Our findings show a strong alignment between the use of the algorithm and subsequent clinical decisions, underscoring its potential to enhance patient care and management in obstetrical settings. Adherence to the algorithm was higher among providers displaying prudent antibiotic use.
无症状菌尿影响 2%至 15%的孕妇,其中 20%至 40%的孕妇随后会出现症状。妊娠时更常见的是有症状的尿路感染,患病率为 33%,会带来早产、低出生体重和母体肾盂肾炎等风险。尿路感染检测的金标准是尿液培养,但在常规产科就诊期间,经常使用即时尿液分析试条作为筛查。白细胞酯酶已被用于证明无症状菌尿的治疗合理性,尽管其敏感性和特异性均不高。确认性试验对于避免假阳性和确保最佳结果至关重要。目前的尿液分析试条解读指南以及妊娠无症状菌尿治疗决策的依据有限。尚不清楚是否可以使用基于证据的算法来改善妊娠无症状菌尿的检测利用、诊断和治疗决策。
我们的主要研究目标是制定、实施和评估一种基于证据的算法,以指导妊娠期间常规产科就诊时的尿液分析解读、培养、诊断和无症状菌尿的抗生素管理。

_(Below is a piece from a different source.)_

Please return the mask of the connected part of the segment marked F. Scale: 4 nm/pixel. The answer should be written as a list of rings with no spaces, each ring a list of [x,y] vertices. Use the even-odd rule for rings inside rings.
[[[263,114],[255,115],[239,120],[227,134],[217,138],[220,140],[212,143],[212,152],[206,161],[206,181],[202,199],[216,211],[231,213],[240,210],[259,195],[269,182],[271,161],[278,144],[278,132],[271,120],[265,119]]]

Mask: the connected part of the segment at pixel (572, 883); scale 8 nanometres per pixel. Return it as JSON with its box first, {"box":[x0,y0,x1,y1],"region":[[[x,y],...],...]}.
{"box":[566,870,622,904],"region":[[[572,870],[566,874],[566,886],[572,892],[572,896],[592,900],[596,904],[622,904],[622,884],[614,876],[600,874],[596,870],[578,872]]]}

该项目包括对年龄≥18 岁、妊娠 20 周以上的孕妇的病历进行回顾性和准实验性前瞻性医学记录回顾。一名临床实验室科学博士学生开发了一种教育算法,根据循证实践指导尿液分析试条解读、培养必要性和治疗决策。我们的研究将 2022 年 2 月 1 日至 2 月 28 日的患者记录视为回顾性(算法实施前)数据,将 2023 年 1 月 24 日至 2 月 22 日的患者记录视为前瞻性(算法实施后)数据。从电子病历中收集的信息包括患者的匿名信息、尿液分析结果、培养日期和结果、抗生素处方、尿路感染或无症状菌尿诊断、提供者详情、不良妊娠结局和人口统计学信息。使用 SPSS(版本 29;SPSS IBM,Armonk,NY)进行数据分析,涉及卡方检验、似然比和效应量计算,P 值<.05 被认为具有统计学意义。
本研究共检查了 1176 份患者记录。实施前的数据包括 440 份记录,其中 224 份尿液分析异常,216 份尿液分析正常。实施后的数据包括 736 份记录,其中 255 份尿液分析异常,481 份尿液分析正常。患者的人口统计学特征主要为白人(87%),中位产妇年龄为 27 岁,妊娠周数为 32 周。我们的实施前分析显示,算法偏差与培养利用(P<.001)和抗生素管理(P<.001)显著相关。然而,算法偏差与患者不良结局之间没有显著关联。培养的利用率显著降低,从实施前的 43.0%(189/440)降至实施后的 29.5%(217/736)(P<.001)。无症状菌尿的总体患病率从 16.3%(8/49)降至 6.7%(10/67),降幅接近 60.0%。此外,抗生素的过度处方也显著减少,从实施前的 1.6%(4/258)降至实施后的 0.8%(4/522)(P=.003),异常尿液分析的处方减少从 7.1%(3/42)降至 2.4%(1/41)。
我们的研究结果表明,使用算法与随后的临床决策之间具有很强的一致性,这突显了其在改善产科环境下患者护理和管理方面的潜力。在抗生素使用谨慎的医生中,对算法的依从性更高。